§ **WORK INSTRUCTION A**
The testing mindset post states the TDD process in plain words. List each step of that version of the process.
§ **WORK INSTRUCTION B**
Reproduce the passage of the testing mindset post between "This guest post" and "difference between tools.", inclusive.

§ **TEXT PASSAGE**
◇ ◇ ◇ ◇

The Testing Mindset

This guest post is contributed by Noel Rappin, who is a Senior Consultant with Obtiva, and has been a professional web developer for a dozen years. He is the author of four technical books. The most recent, Rails Test Prescriptions, is available for purchase at http://www.pragprog.com/titles/nrtest/rails-test-prescriptions. Noel has a Ph.D. from the Georgia Institute of Technology, where he studied educational technology and learner-centered design. You can find Noel on Twitter as @noelrap.

Noel Rappin If you want your Test-Driven Development (TDD) process to be effective, you need to have a testing mindset. Choosing the right tools helps, but the difference between using the TDD process well and using the TDD process poorly is much larger than any difference between tools.

If you’ve heard anything about testing, you’ve been told that the process is “red, green, refactor”, that is “write a failing test, make it pass, clean it up”. In order to use that process effectively, you need to get in the habit of “thinking TDD” as you attack a problem. Features of thinking TDD are:

  • The ability to break a task down into tiny, component pieces.
  • An embrace of the simplest solution to the problem.

◇ ◇ ◇ ◇

(Dataset entries)

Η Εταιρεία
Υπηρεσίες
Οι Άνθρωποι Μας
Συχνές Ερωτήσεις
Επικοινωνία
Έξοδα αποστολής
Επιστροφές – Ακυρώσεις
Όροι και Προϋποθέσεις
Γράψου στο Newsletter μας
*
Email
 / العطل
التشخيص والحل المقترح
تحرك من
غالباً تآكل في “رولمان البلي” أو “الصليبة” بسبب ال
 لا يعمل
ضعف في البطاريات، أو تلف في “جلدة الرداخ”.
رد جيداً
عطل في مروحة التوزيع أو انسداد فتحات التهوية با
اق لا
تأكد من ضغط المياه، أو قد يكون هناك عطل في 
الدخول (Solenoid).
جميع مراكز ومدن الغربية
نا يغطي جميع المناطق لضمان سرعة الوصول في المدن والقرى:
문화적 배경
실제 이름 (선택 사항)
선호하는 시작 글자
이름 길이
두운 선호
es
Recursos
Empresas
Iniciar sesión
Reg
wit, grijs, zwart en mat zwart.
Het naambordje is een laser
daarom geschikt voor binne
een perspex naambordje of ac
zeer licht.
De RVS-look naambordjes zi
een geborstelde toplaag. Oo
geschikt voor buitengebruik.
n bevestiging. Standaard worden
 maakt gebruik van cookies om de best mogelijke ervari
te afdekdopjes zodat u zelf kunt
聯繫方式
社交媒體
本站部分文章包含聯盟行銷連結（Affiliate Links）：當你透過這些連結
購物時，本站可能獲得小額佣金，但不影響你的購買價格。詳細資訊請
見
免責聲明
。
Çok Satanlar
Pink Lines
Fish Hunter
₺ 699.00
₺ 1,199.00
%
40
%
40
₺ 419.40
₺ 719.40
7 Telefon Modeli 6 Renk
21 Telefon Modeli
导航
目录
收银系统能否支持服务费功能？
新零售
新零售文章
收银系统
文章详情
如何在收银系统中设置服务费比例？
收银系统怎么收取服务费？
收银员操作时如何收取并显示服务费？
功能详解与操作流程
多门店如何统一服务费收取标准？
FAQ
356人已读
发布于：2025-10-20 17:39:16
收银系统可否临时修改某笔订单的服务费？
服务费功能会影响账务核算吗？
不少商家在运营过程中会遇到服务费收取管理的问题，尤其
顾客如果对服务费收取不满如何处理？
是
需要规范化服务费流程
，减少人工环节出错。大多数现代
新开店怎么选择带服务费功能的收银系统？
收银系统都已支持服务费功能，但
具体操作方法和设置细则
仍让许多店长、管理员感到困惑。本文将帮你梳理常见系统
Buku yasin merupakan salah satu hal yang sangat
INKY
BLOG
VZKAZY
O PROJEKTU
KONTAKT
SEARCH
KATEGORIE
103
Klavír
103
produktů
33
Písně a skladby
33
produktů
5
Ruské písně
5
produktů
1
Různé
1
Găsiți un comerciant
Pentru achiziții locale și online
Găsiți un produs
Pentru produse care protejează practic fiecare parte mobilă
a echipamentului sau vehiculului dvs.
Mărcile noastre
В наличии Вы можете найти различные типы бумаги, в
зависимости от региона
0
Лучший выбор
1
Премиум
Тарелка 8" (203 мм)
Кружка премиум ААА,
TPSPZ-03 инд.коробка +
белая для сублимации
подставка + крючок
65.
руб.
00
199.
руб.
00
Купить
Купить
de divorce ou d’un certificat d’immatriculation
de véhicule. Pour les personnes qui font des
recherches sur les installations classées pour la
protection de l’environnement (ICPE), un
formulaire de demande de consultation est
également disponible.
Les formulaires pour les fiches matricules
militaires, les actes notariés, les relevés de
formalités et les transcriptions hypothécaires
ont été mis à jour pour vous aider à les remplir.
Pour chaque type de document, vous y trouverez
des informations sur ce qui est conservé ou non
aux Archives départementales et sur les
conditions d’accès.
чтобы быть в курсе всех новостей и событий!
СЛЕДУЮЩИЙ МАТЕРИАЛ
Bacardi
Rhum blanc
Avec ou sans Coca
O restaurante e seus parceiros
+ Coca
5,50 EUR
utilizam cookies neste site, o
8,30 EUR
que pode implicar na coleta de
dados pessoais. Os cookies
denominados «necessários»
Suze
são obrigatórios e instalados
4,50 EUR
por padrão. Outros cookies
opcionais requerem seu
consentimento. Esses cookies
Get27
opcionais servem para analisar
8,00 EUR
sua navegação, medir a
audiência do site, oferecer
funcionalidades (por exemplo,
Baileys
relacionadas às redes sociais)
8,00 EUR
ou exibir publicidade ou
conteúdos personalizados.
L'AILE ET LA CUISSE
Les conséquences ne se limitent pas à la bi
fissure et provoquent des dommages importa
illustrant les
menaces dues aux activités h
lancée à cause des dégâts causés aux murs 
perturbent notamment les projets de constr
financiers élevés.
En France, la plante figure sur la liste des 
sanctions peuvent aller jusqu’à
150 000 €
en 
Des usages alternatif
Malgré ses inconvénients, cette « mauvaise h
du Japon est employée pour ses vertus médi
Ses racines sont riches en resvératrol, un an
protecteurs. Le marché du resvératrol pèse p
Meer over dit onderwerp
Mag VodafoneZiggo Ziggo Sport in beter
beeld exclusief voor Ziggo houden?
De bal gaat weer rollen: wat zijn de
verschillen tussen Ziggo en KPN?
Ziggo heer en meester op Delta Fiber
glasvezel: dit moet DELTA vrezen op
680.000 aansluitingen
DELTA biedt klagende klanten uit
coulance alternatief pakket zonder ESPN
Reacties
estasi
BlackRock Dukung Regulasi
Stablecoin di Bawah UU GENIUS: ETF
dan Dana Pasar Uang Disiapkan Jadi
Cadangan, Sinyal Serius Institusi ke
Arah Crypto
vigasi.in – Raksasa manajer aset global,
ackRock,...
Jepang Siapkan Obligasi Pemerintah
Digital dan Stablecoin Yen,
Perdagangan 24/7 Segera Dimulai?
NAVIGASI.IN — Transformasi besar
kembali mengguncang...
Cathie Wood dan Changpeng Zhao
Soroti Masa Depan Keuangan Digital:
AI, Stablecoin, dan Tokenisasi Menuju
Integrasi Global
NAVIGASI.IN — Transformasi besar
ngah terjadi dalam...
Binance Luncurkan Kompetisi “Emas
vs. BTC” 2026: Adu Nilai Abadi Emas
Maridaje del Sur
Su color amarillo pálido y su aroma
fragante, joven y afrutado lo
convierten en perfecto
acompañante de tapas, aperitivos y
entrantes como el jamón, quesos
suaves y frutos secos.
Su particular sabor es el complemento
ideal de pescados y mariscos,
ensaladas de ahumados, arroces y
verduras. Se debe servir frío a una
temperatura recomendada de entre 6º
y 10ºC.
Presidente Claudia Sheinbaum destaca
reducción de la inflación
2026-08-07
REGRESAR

◇ ◇ ◇ ◇

§ **REPLY A**
- Write a failing test
- Make it pass
- Clean it up

§ **REPLY B**
This guest post is contributed by Noel Rappin, who is a Senior Consultant with Obtiva, and has been a professional web developer for a dozen years. He is the author of four technical books. The most recent, Rails Test Prescriptions, is available for purchase at http://www.pragprog.com/titles/nrtest/rails-test-prescriptions. Noel has a Ph.D. from the Georgia Institute of Technology, where he studied educational technology and learner-centered design. You can find Noel on Twitter as @noelrap.

Noel Rappin If you want your Test-Driven Development (TDD) process to be effective, you need to have a testing mindset. Choosing the right tools helps, but the difference between using the TDD process well and using the TDD process poorly is much larger than any difference between tools.